At the end of last year, I went on tour with a show. It was the first time that I’d ever done a show properly full-time, rehearsing full-time during the week (but starting at 10am because I’m not a monster) before going into a fairly insane schedule of four cities and 36 shows over a month and a half. We spent more hours in that tiny hatchback than I care to remember. (It’s important, a bit, to mention that this show took place entirely within that hatchback, because theatre needs gimmickry to continue.)

Pokémon Sun and Moon came out a week into our tour. I said I would devote days during the tour to playing it, proudly to anybody who would listen, which was nobody. I would devote time to having fun! To revisiting my childhood! To being a hermit during the day!

I played about 45 minutes of Pokémon Moon. We had some downtime during our four day stint in Palmerston North, so I decided to set up in our picturesque Airbnb’d villa in Foxton and play the game.

I was dismayed and excited. This was not the Pokémon I recognised. You could move in diagonals! It was 3D! There were people of colour! There were new Pokémon, as there were every generation, but these ones didn’t hook me.

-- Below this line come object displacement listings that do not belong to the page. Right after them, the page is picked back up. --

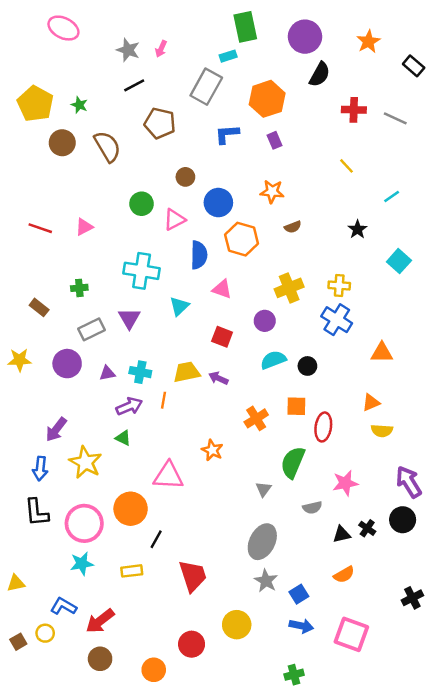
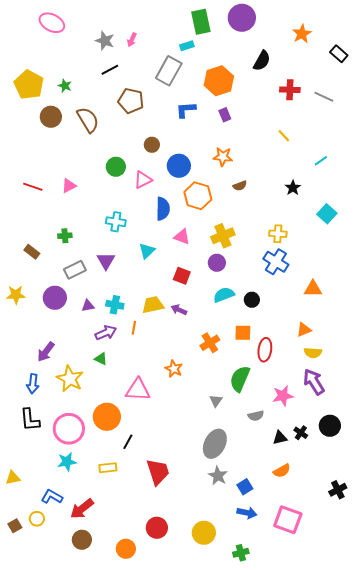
purple circle: (305, 37) -> (242, 18), moved
cyan cross: (142, 271) -> (116, 222), size x0.7
yellow cross: (289, 288) -> (223, 236), moved
purple arrow: (409, 482) -> (314, 382), moved
yellow circle: (237, 625) -> (204, 533), moved

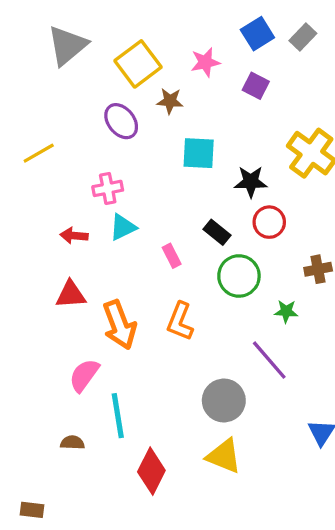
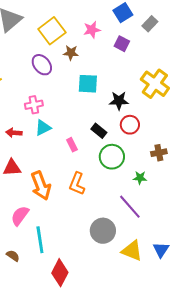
gray rectangle: (303, 37) -> (150, 24), moved
brown semicircle: (72, 443) -> (13, 256), turned 32
yellow triangle: (224, 456) -> (132, 251), moved

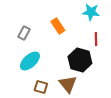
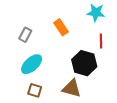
brown triangle: (68, 84) -> (72, 88), turned -36
brown square: (41, 87) -> (35, 90), moved

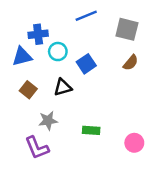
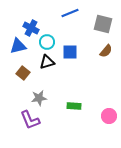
blue cross: (38, 34) -> (31, 28), turned 35
blue square: (86, 64) -> (70, 52), turned 35
black triangle: (63, 87) -> (47, 62), moved

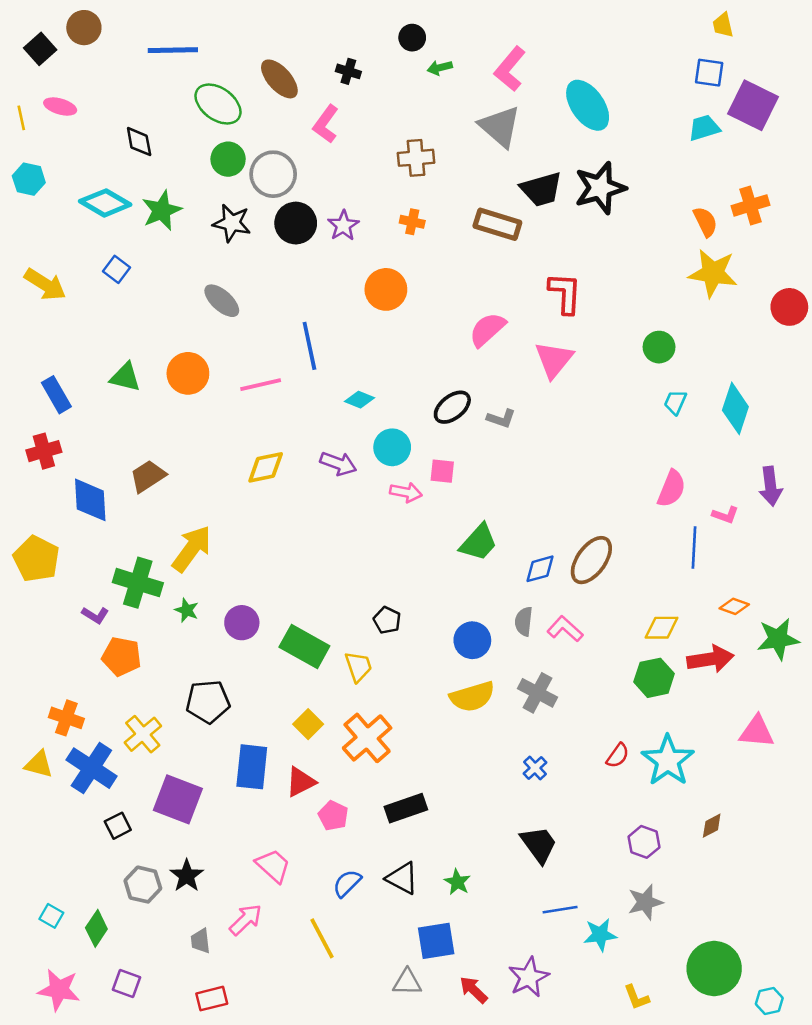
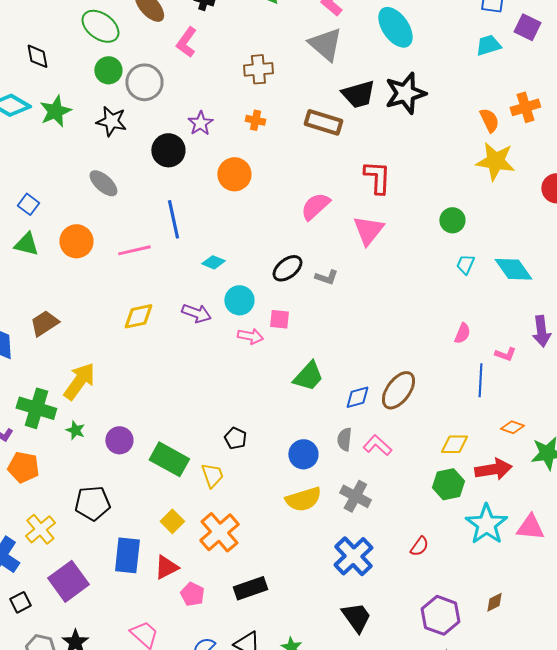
purple square: (753, 105) -> (527, 27), size x0.7
black circle: (296, 223) -> (168, 150), moved
blue square: (117, 269) -> (28, 204), moved
cyan diamond: (735, 408) -> (513, 269), turned -54
pink semicircle: (672, 489) -> (462, 333), size x0.7
cyan star: (668, 761) -> (486, 524), moved
blue cross: (535, 768) -> (353, 556), size x2.0
purple square: (178, 799) -> (68, 581), turned 33
purple hexagon: (644, 842) -> (440, 615), size x1.5

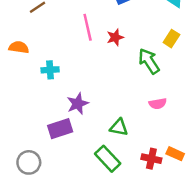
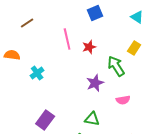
cyan cross: (50, 70) -> (37, 73), turned -32
purple star: (78, 104) -> (95, 83), moved
purple rectangle: (60, 129) -> (45, 120), turned -36

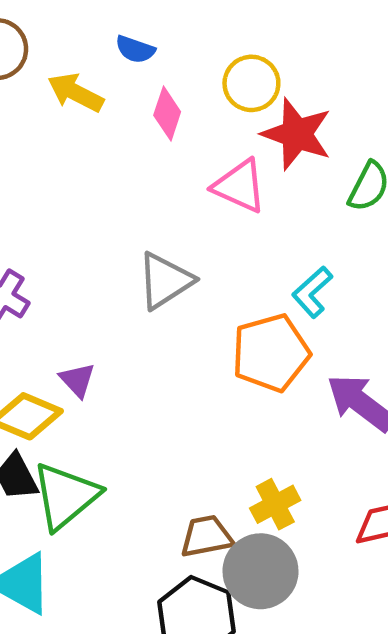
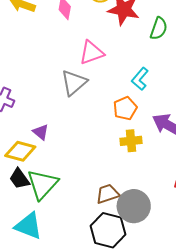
pink triangle: (240, 186) -> (92, 53), moved, turned -36
orange pentagon: (271, 353) -> (125, 108), size x0.7
yellow cross: (275, 504) -> (131, 141), moved, turned 30

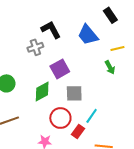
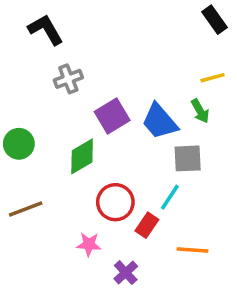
black rectangle: (110, 15) -> (214, 20), moved
black L-shape: (51, 30) -> (46, 30), moved
blue trapezoid: (88, 35) -> (160, 121), moved
gray square: (74, 93) -> (188, 158), moved

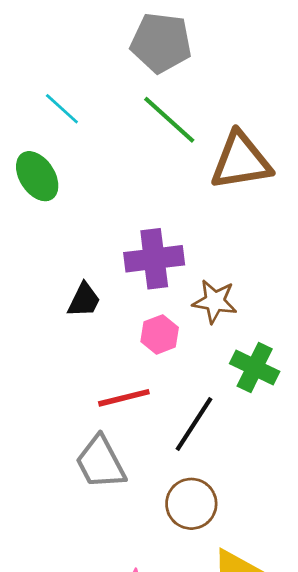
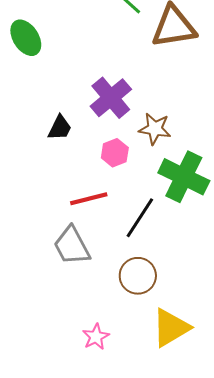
purple cross: (154, 259) -> (111, 98), turned -33
green cross: (255, 367) -> (184, 177), size x1.4

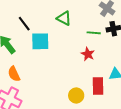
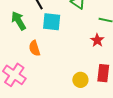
orange semicircle: (14, 74) -> (34, 48), moved

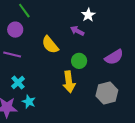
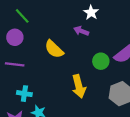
green circle: (79, 61) -> (101, 61), moved
cyan cross: (18, 83) -> (24, 94), turned -32

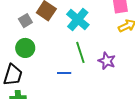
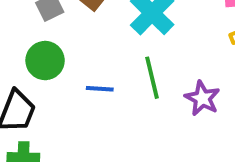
blue line: (64, 73) -> (100, 89), moved

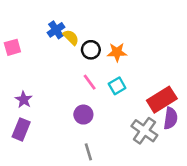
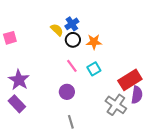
blue cross: (56, 30) -> (72, 24), moved
purple star: (24, 100) -> (19, 80), size x1.5
purple rectangle: (21, 129) -> (17, 104), turned -66

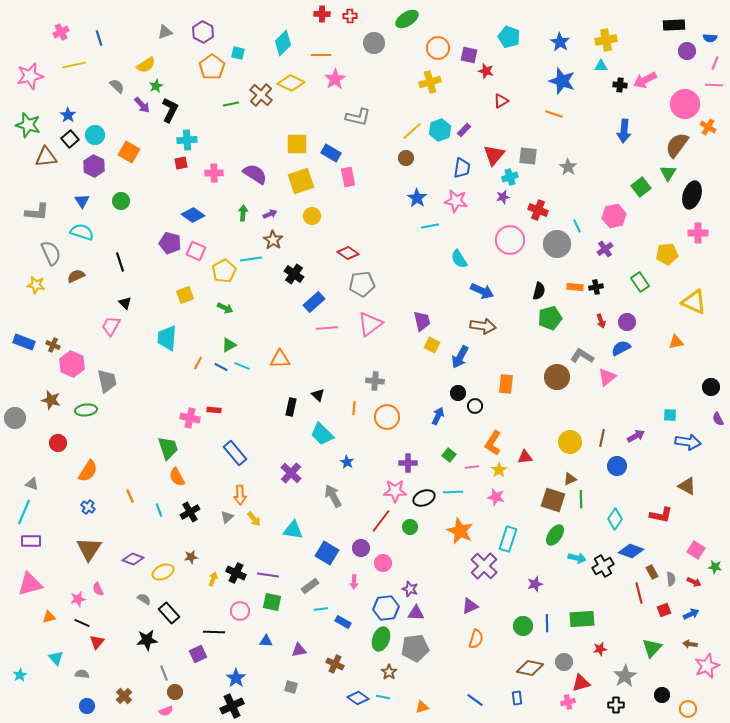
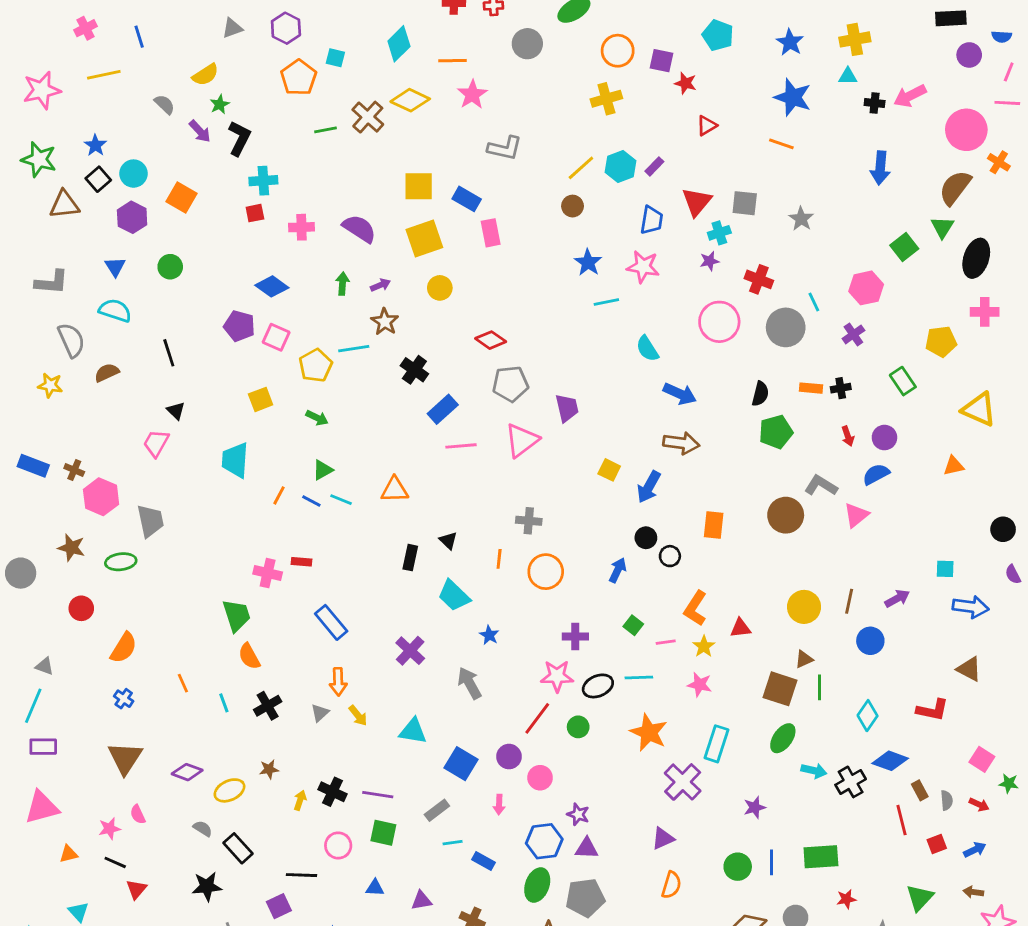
purple trapezoid: (422, 321) -> (567, 408), moved

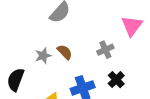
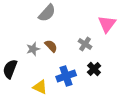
gray cross: (105, 50) -> (85, 44), turned -32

Eventually, my friend and fellow tour-endurer Tim asked me what I was doing. When I said I was playing Pokémon, he looked at me strangely. I remember him saying, “They still make those?” but I think he said it more with his eyes than with his mouth. Eventually there was a problem I had to solve with the show, and I couldn’t hide from it because we were on tour, and secretly, I actually wanted to solve it.

Because Pokémon hadn’t hooked me. I wasn’t seven, ten, or even 23 anymore. Pokémon wasn’t a place I could escape to. Pokémon was a distraction, and a strange distraction for a 26 year old man. And even more bizarre, I wasn’t even hooked by it. It wasn’t a place I could actually escape to anymore.

I’m sure I’ll find my way back to Pokémon one day, when my toilet can’t flush or when I have a two week period where I’m not obligated to leave the house for any reason. It’s not that I can’t escape into video games anymore, as the 65 hours I’ve spent on Persona 5 this month proves, it’s that I can’t escape the same way a seven year old could.

Pokémon is for many people. It’s for people who can spend hours catching 150 monsters, people who can be emotionally abused by a fictional electric rat, people who want to sit in silence and play and people who really really need to escape. It’s not for me at the moment, but someday it will be.